- [What you are asked to do]: Return all the lines below in which the string "break" appears.

- [Recorded information]:

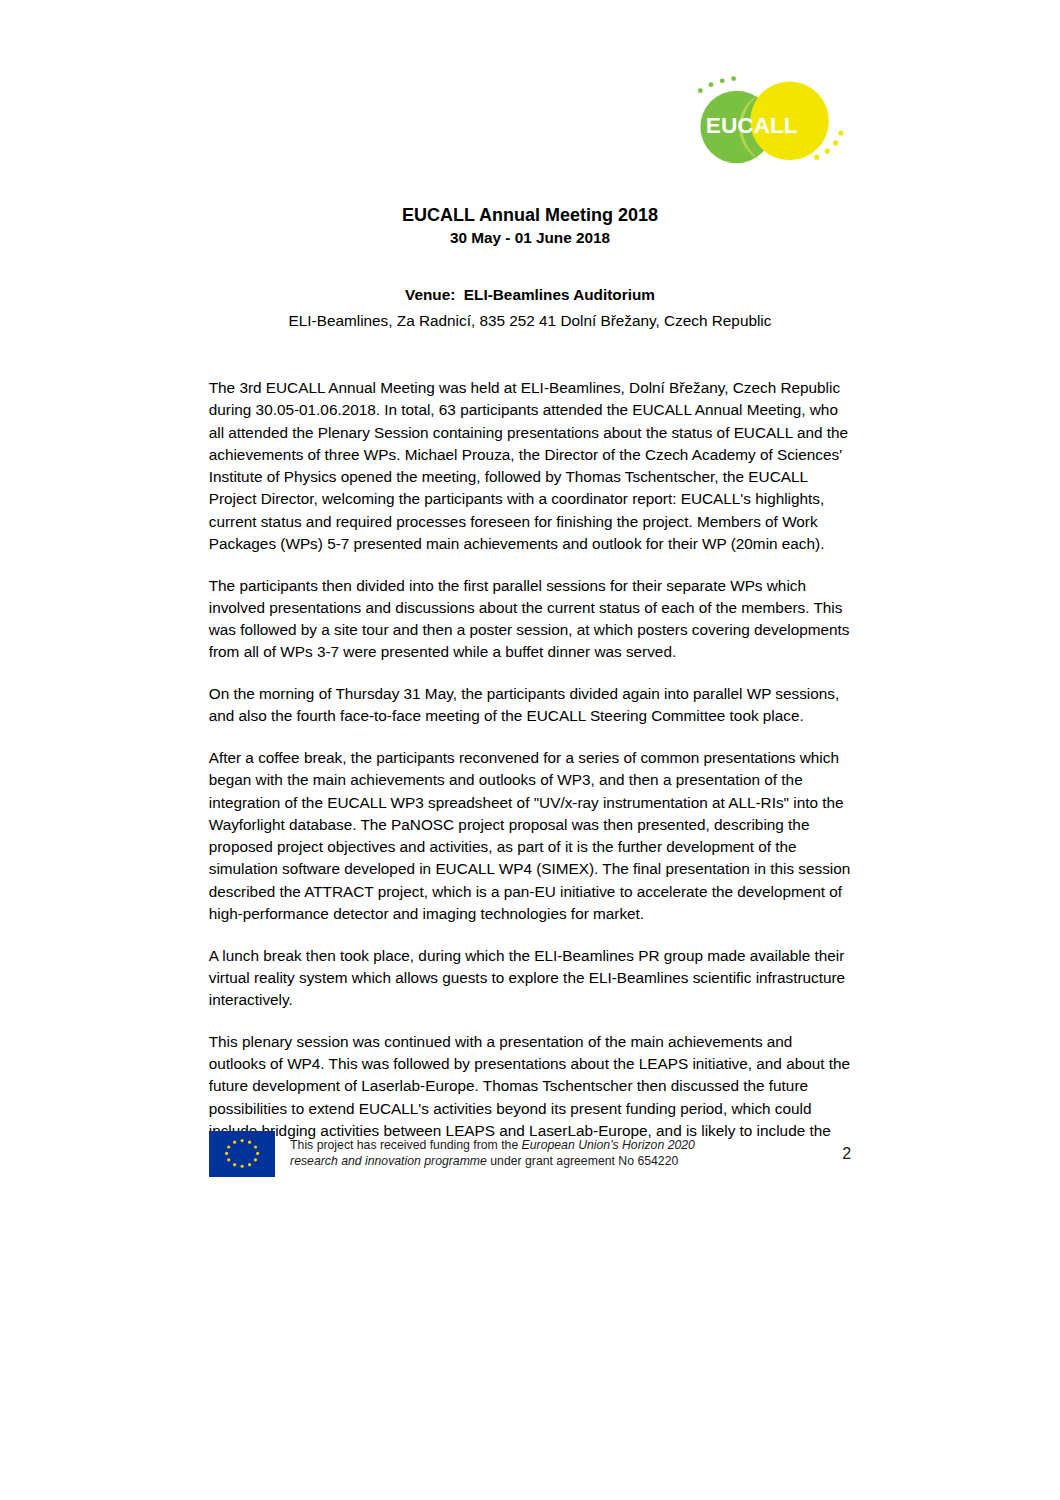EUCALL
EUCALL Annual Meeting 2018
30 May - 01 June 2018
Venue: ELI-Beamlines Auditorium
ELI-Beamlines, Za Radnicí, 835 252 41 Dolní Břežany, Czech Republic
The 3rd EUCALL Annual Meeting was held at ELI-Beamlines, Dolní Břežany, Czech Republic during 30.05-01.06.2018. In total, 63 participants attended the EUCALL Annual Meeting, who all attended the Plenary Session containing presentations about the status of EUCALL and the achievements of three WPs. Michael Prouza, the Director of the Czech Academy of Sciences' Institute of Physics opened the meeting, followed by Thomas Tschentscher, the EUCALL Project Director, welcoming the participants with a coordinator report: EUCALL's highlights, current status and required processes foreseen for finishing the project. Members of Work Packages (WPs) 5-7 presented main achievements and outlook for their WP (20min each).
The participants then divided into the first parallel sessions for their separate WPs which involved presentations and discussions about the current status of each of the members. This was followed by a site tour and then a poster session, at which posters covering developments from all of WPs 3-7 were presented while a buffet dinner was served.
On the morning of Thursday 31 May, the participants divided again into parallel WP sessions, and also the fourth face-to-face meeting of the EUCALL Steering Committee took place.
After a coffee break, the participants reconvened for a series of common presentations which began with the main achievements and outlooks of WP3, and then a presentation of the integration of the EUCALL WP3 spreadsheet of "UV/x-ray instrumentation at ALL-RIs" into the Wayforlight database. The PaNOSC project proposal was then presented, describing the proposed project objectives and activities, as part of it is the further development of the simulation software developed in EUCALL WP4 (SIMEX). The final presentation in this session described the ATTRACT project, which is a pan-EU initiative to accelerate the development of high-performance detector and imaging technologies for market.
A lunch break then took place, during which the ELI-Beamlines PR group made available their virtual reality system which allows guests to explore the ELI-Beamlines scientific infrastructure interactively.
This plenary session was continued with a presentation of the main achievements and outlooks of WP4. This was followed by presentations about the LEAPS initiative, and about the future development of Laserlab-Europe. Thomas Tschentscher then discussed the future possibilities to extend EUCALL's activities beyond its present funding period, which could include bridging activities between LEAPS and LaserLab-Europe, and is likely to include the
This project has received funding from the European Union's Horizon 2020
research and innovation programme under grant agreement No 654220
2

- [Task result]:
After a coffee break, the participants reconvened for a series of common presentations which began with the main achievements and outlooks of WP3, and then a presentation of the integration of the EUCALL WP3 spreadsheet of "UV/x-ray instrumentation at ALL-RIs" into the Wayforlight database. The PaNOSC project proposal was then presented, describing the proposed project objectives and activities, as part of it is the further development of the simulation software developed in EUCALL WP4 (SIMEX). The final presentation in this session described the ATTRACT project, which is a pan-EU initiative to accelerate the development of high-performance detector and imaging technologies for market.
A lunch break then took place, during which the ELI-Beamlines PR group made available their virtual reality system which allows guests to explore the ELI-Beamlines scientific infrastructure interactively.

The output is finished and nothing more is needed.